Jellyfish moved into the oceans off the coast of southwest Africa when the sardine population crashed. Now another small fish is living in the oxygen-depleted zone part-time and turning the once ecologically dead-end jellyfish into dinner, according to an international team of scientists.
"Originally there were sardines in the area but over fishing caused the sardine population to collapse in the 1960s and 1970s," said Victoria A. Braithwaite, professor of fisheries and biology, Penn State. "The sardines never recovered and jellyfish became a huge and serious problem, eating what the sardines had eaten."
Jellyfish are considered a dead end food source because, while they eat lots of small fish and other sea creatures, they have few predators. However, the research team found that the bearded goby, Sufflogobius bibarbatus, a 4-to-6-inch long, 1.5 inch-wide fish, eats jellyfish. Larger fish like hake and mackerel, sea mammals like sea lions and porpoises, and sea birds, like gannets and gulls, eat gobies, putting jellyfish back into the food cycle.
"We don't know if they are eating dead jellyfish from the bottom, or if they are coming up to oxygen-filled layers to eat jellyfish, but they are eating jellyfish," said Braithwaite.
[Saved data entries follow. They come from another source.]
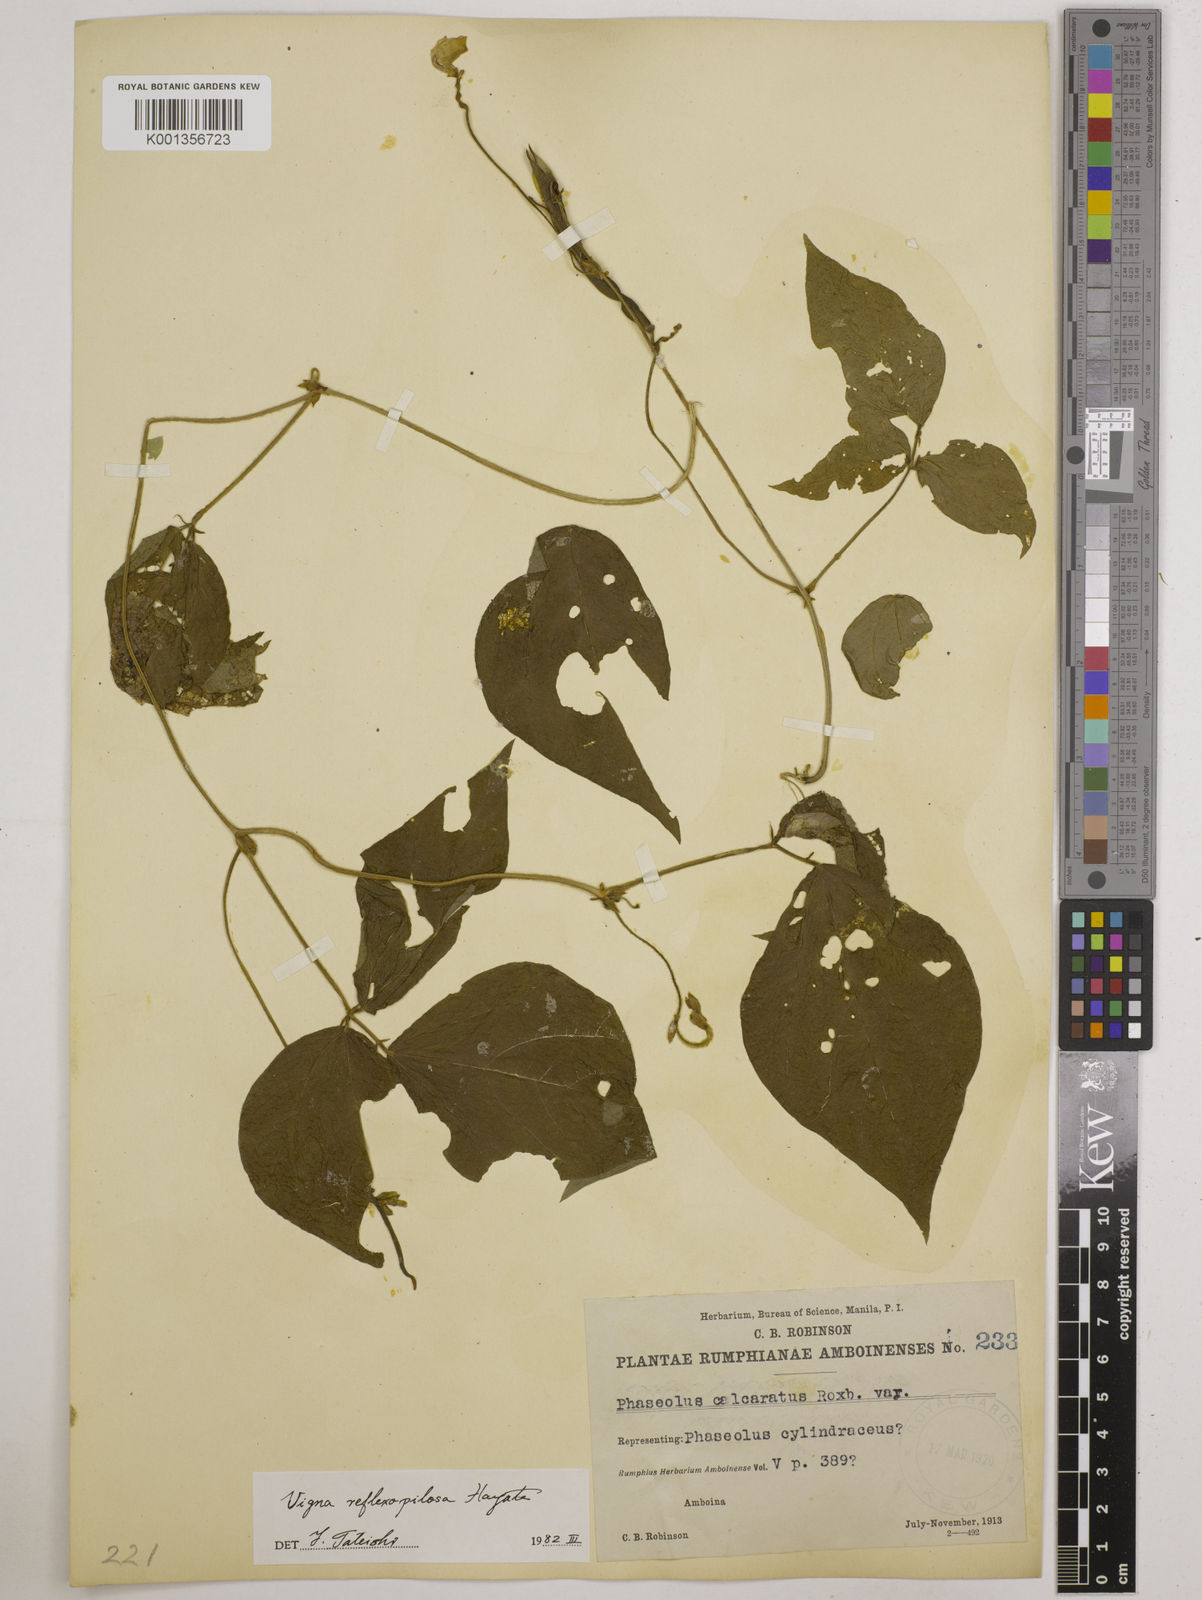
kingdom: Plantae
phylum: Tracheophyta
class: Magnoliopsida
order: Fabales
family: Fabaceae
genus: Vigna
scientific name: Vigna reflexopilosa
Even stranger than a jellyfish diet is the gobies' use of the dead zone in the area. One reason there were so many sardines and now so many jellyfish is a large area of up-welling water off the southwest coast of Africa from Namibia to South Africa. This deep cold water brings with it large amounts of nutrients. When plankton voraciously eat the nutrients, their populations increase massively. Excess nutrients and dead plankton then fall to the ocean floor.
"A horrible toxic sludge forms, and very few things can live in it except for some bacteria and nematodes," said Braithwaite. "Somehow the gobies can withstand the toxic environment, but we don't know exactly how they are doing it."
Remarkably, the gobies cope without oxygen for hours at a time while they rest on the muddy seabed but remain alert.
"When we touch them with a rod, they show rapid escape responses," said Braithwaite.
Gobies can stay in the anoxic or oxygen-depleted area for at least 10 to 12 hours at a time. The researchers suggest they may be able to remain there even longer. The mud is not just lacking oxygen, but the bacteria that live there use sulfur for energy and produce high levels of hydrogen sulfide, a toxic gas. The researchers report the results of their study in today's (July) 16 issue of Science.
"Normally, other animals cope with anoxia by anaerobic respiration, which causes a build up in lactate," said Braithwaite. "But something else is going on in these gobies as the lactate build up declines after an hour or so without oxygen. Our next step is to look to see what they are doing to cope with anoxia."
For the goby, the anoxic, toxic mud is a perfect hiding place because no predators are willing to enter that environment. The gobies, however, are happy fish in the mud.
"It is a win-win situation where the gobies are using a resource that is usually a dead end in the ocean, the jellyfish," said Braithwaite. "And they are using the toxic mud as a refuge. Together this seems to explain why their population is growing despite the fact that they are now being the main prey species in this unusual ecosystem."
Other researchers on the project were Anne C. Utne-Palm, Anne G.V. Salvanes, Matthias Hundt and Karin Pittman, University of Bergen, Norway; Bronwen Currie, National Marine Information and Research Centre, Namibia; Stein Kaartvedt, King Abdullah University of Science and Technology, Saudi Arabia; Göran E. Nilsson, Jonathan A. W. Stecyk, Guro K. Sandvik, Ida G. Lund, Rønnaug A.U. Strandabø and Thor A. Klevjer, University of Oslo, Norway; Megan van der Bank, Bradley Flynn and Mark J. Gibbons, University of Western Cape, South Africa; Andrew K. Sweetman, Norwegian Institute for Water Research, Bergen, Norway; Volker Brüchert, Stockholm University, Sweden; and Kathleen R. Peard, Ministry of Fisheries and Marine Resources, Namibia.
The South African Research Council and the Research Council of Norway supported this work.